The revolution will be carbonated: Sie wird normal sein. Nicht laut, nicht blutig, sondern so banal wie ein Sodadrink mit Kohlensäure. Gott offenbarte sich im Säuseln und nicht im Donner. Und das Gericht kommt wie ein Dieb in der Nacht.

"wie ein Dieb in der Nacht" - ich habe früher die beschreibung immer unheimlich gefunden, doch denke ich jetzt anders darüber. "in der Nacht" ist die Zeit, in der ich gemütlich im Bett liege, hoffentlich nicht schnarche und hoffentlich angenehme Träume habe. Es ist eine angenehme Zeit, aber auch wieder vor allem eines: nichts besonderes.

Nun sitzen wir alle in Quarantäne. Deutschland verbot den Messbesuch, wie auch viele andere Länder. Extrovertierte werden in dieser Isolationshaft wahnsinnig. Die häusliche Gewalt steigt an, die Selbstmordrate wird vielleicht auch bald ansteigen. Die Weltwirtschaft steht vor einer großen Krise. Die Welt ist im Bann von Covid-19. Eine Pandemie legt die Welt lahm.

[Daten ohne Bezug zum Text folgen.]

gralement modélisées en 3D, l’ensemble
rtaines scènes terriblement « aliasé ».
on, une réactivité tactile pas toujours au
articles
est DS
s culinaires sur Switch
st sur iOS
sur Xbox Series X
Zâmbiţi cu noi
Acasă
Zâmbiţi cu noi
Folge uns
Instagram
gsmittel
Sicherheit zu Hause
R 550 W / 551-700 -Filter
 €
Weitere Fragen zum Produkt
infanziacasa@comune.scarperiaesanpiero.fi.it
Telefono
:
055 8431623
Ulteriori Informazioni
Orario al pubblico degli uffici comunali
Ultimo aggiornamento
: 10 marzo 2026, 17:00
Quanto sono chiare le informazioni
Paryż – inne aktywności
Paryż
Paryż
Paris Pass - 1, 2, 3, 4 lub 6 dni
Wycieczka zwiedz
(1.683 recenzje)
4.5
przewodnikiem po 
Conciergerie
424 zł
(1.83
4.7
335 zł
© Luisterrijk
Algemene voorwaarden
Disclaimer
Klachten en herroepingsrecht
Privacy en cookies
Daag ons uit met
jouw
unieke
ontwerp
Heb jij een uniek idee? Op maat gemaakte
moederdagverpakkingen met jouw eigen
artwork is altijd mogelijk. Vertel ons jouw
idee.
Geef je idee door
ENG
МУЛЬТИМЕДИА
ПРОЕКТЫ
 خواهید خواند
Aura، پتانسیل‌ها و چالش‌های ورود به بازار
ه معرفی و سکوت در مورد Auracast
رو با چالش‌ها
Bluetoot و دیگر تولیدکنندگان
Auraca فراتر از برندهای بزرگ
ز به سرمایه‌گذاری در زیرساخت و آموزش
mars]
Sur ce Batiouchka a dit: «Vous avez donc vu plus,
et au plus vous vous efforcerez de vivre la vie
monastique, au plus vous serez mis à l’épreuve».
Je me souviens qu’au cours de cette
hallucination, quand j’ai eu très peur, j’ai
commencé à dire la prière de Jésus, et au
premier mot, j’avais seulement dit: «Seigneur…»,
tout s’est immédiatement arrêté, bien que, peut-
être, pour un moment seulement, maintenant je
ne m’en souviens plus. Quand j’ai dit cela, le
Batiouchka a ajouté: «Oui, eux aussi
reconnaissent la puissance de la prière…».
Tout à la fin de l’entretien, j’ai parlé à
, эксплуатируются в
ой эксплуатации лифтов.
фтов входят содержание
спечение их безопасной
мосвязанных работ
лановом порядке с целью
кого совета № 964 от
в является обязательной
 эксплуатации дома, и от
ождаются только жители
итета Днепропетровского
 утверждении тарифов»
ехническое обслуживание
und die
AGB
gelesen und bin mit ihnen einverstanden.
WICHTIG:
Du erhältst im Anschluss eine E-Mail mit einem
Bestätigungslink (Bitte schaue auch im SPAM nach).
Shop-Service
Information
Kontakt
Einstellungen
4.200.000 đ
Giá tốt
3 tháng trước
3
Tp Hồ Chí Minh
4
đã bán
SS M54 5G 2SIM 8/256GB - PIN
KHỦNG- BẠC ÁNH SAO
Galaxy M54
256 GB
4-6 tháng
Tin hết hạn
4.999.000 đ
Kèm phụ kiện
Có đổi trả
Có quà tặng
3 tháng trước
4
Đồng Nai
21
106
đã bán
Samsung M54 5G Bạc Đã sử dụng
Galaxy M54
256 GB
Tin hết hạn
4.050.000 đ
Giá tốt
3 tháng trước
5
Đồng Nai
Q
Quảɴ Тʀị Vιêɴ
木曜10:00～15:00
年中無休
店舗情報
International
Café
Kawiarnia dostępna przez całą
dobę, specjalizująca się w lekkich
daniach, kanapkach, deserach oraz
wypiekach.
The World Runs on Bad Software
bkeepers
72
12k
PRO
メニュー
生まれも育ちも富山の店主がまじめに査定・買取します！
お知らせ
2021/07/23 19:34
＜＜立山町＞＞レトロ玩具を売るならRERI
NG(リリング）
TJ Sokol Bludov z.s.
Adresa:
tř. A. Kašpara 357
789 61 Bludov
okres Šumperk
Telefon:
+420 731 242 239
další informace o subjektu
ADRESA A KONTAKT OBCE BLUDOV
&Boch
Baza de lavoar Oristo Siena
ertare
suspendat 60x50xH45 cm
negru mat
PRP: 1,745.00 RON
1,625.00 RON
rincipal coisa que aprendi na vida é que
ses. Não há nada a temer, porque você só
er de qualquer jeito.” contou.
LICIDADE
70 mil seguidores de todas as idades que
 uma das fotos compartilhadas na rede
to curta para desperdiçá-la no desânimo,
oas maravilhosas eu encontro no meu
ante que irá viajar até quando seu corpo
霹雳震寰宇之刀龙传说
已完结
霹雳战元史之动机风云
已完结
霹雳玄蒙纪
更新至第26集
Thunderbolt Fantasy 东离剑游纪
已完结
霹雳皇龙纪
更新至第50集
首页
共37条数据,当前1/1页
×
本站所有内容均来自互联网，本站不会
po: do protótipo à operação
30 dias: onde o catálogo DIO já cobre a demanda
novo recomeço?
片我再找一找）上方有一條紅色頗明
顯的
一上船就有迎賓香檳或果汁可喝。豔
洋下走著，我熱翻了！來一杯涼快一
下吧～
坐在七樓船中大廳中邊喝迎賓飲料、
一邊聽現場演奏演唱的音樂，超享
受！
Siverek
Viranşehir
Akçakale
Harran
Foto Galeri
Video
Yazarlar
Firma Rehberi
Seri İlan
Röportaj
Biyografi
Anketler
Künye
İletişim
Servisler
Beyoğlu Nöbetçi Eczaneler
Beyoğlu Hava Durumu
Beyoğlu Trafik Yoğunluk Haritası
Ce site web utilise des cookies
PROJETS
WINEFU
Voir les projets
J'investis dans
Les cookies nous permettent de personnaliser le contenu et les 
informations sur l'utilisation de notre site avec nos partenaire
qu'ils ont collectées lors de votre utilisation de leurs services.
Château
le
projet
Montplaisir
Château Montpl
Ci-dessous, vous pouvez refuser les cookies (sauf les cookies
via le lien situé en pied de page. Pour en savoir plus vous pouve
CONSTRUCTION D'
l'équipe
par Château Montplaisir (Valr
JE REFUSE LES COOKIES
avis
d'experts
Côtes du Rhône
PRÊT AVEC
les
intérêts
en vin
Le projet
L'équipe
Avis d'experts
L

Das alles klingt wie aus einem düsteren, dystopischen Thriller, eigentlich wie eine Beschreibung der Apokalypse. Ich würde gerne in die Vergangenheit reisen und mich selbst fragen, wie ich eine Zeit nennen würde, die folgende Eigenschaften hat:

- Ein Virus ohne Impfstoff oder wirksame Medizin macht die Runde
- Die Weltwirtschaft steht vor einem Kollaps
- Die halbe Welt steht unter Hausarrest
- Die Kirchen stehen per Dekret der Regierenden leer

Ich bin mir sicher, dass ich diese Situation für die Apokalypse halten würde. Was bedeutet das aber für den Alltag vieler? Ich hocke hier, mit einem über die letzten Wochen gewachsenen Bart (der zu Ostern korrekturgestutzt wurde), hab die Beine auf der Couch und den Lappi auf dem Schoß. Ich hätte niemals gedacht, dass ich die Apokalypse in Jogginghose erleben würde.

Für viele, auch für jene, die darunter deutlich mehr als ich leiden, ist das schlimme an der Corona-Krise die Banalität. Und doch passt es zum Wirken Gottes.

Was ist der Grund für diese große Krise? Ist es eine Strafe Gottes? Ist es die Natur, die sich rächt? Ich weiß es nicht. Was ich jedoch weiß: Unser Herr ist ein Gott, der so etwas tut. Wir wissen nicht genau, warum, aber das Negative in der Welt gehört zu Gottes Plan.

Was machen wir also daraus? Oder weniger predigerhaft: Was mach ich daraus? Ich versuche, die Situation zu nutzen. Mich ärgert gerade, dass ich das Morgengebet die letzten Tage verpennt habe, das muss ich wieder nachholen. Ich werde weiter via Streams oder wenigstens über das Lesen der Messtexte eine kleine Kapelle in meinem Schlafzimmer haben. Vom weltlichen her werde ich Sport machen, auf meine Ernährung achten und mich weiterbilden - soweit es meine Arbeit erlaubt.

Kurz: mit Blick auf den Herrn weitermachen. Wachen und beten und so den Dieb in der Nacht, die Grausamkeit der aktuellen Banalität weiter beobachten.